Question

Find the expected value of the winnings from a game that has the following payout probability distribution: Skip Payout ($) 1 2 5 8 10 Probability 0.35 0.2 0.1 0.2 0.15 Expected Value = [?] Round to the nearest hundredth.​

Answer 1

Answer:

$4.35

Step-by-step explanation:

The expected value of a random variable X, often denoted as E(X), indicates the probability-weighted average of all possible values/events.

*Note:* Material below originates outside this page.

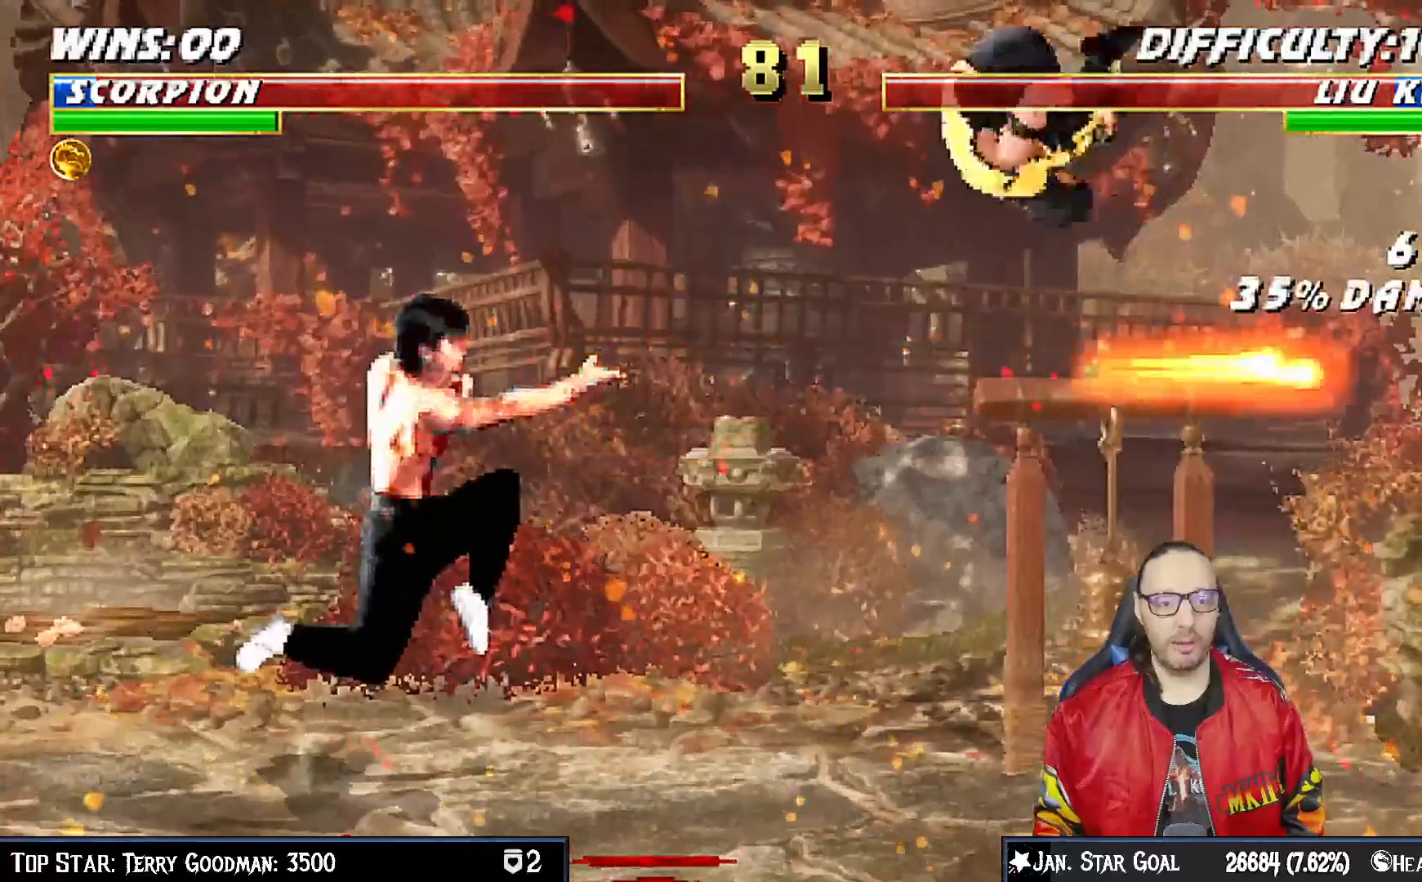
{"dt_ms": 500, "buttons": ["DPAD_UP", "DPAD_LEFT"], "left_stick": "center", "right_stick": "center", "events": [[17, "DPAD_LEFT", "up"], [17, "DPAD_UP", "up"], [117, "TRIANGLE", "up"], [183, "TRIANGLE", "down"], [383, "TRIANGLE", "up"], [433, "DPAD_LEFT", "down"], [450, "DPAD_UP", "down"]]}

The general formula of expected value is

$\mathrm{E(\textit X \mathrm)} = \displaystyle\sum_{\mathclap{i=1}}^{k} \ X \times P(X) \\ \\ \\ = X_{1} \times P(X_{1}) \ + \ X_{2} \times P(X_{2}) \ + \ X_{3} \times P(X_{3}) + \ \cdots \ + X_{k} \times P(X_{k})$.

Therefore, the expected value of the winnings from a game is

$\mathrm{E(\textit X \mathrm)} \ = \ 1 \times 0.35 \ + \ 2 \times 0.2 \ + \ 5 \times 0.1 + \ 8 \times 0.2 \ + 10 \times 0.15 \\ \\ = \ 4.35 \ \ (\mathrm{nearest \ hundredth})$.